Medically Reviewed On: October 09, 2003

By Christine Haran

It's often assumed that coping with the shock of a breast cancer diagnosis is the most difficult part of living with breast cancer, but women who have had breast cancer know that life is often hardest after treatment ends. While women and their friends and family are eager for life to return to normal, many women struggle to move from the crisis mode they entered to get though treatment back to everyday activity.

Women who have had breast cancer often say that they are physically and spiritually transformed by having faced a life-threatening illness. These changes can permeate all facets of life and both strain and strengthen relationships.

Hester Hill Schnipper, a breast cancer survivor and chief of oncology social work at Beth Israel Deaconess in Boston, is the author of After Breast Cancer: A Common-Sense Guide to Life After Breast Cancer, which was published by Bantam in October 2003. Below, Schnipper explains how women and their loved ones can learn to cope with the complexities of life after breast cancer.

Why is finishing treatment sometimes more frightening than actually undergoing treatment?
There is a huge relief associated with being completed with the treatment, but it's also frightening for lots of reasons.

The most important one is probably the feeling that, "Uh-oh, now I'm not doing anything active to fight the cancer, and what if there are cells left in my body lurking somewhere that now will be free to flourish and grow."

It's also frightening because while going through treatment, women become accustomed to frequently seeing their doctors or nurses or other caregivers. Particularly during radiation, which is a daily occurrence, the techs that administer the radiation can feel like your closest buddies for a month or six weeks. To all of a sudden be cut off from people who have been so reassuring by being told by your doctor, "Okay, you're done, see you in six months," feels as though you've kind of been pushed out the door precipitously.
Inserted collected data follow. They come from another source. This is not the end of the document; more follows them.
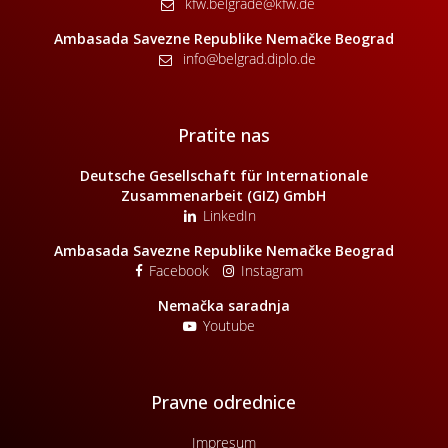
kfw.belgrade@kfw.de
Ambasada Savezne Republike Nemačke Beograd
info@belgrad.diplo.de
Pratite nas
Deutsche Gesellschaft für Internationale
Zusammenarbeit (GIZ) GmbH
LinkedIn
Ambasada Savezne Republike Nemačke Beograd
Facebook
Instagram
Nemačka saradnja
Youtube
Pravne odrednice
Impresum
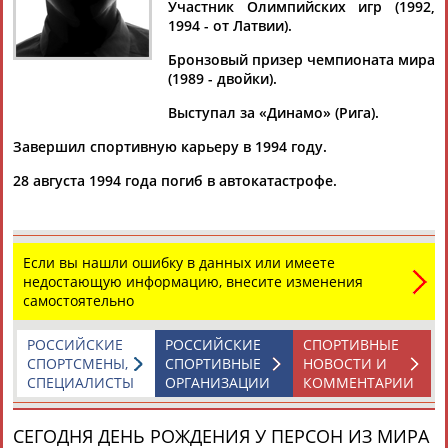
Участник Олимпийских игр (1992,
1994 - от Латвии).
Бронзовый призер чемпионата мира
(1989 - двойки).
Дмитрий
Тамилла
Рамазан
Ростом
АБАРЕНОВ
АБАСОВА
АБАЧАРАЕВ
АБАШИДЗЕ
Выступал за «Динамо» (Рига).
Завершил спортивную карьеру в 1994 году.
28 августа 1994 года погиб в автокатастрофе.
Флюра
Татьяна
Акжана
Артур
АББАТЕ-
АББЯСОВА
АБДИКАРИМОВА
АБДРАХМАНОВ
БУЛАТОВА
Если вы нашли ошибку в данных или имеете
недостающую информацию, внесите изменения
самостоятельно
РОССИЙСКИЕ
РОССИЙСКИЕ
СПОРТИВНЫЕ
СПОРТСМЕНЫ,
СПОРТИВНЫЕ
НОВОСТИ И
СПЕЦИАЛИСТЫ
ОРГАНИЗАЦИИ
КОММЕНТАРИИ
СЕГОДНЯ ДЕНЬ РОЖДЕНИЯ У ПЕРСОН ИЗ МИРА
The last thing is that because chemotherapy particularly can be so physically arduous, many women have used all of their emotional and physical energy just to get through it day-by-day. When the crisis is over, and you have a chance to sit down, you think, "Oh, my God, what did I just get through?"

How does it affect families and friends?
Most people's family and friends are hugely relieved that it's over and are more than ready to have life get back to normal, though it might be embarrassing for them to admit it. By the time the months of treatment are over, they've really had it, even if they've been wonderfully loving and supportive and helpful all along.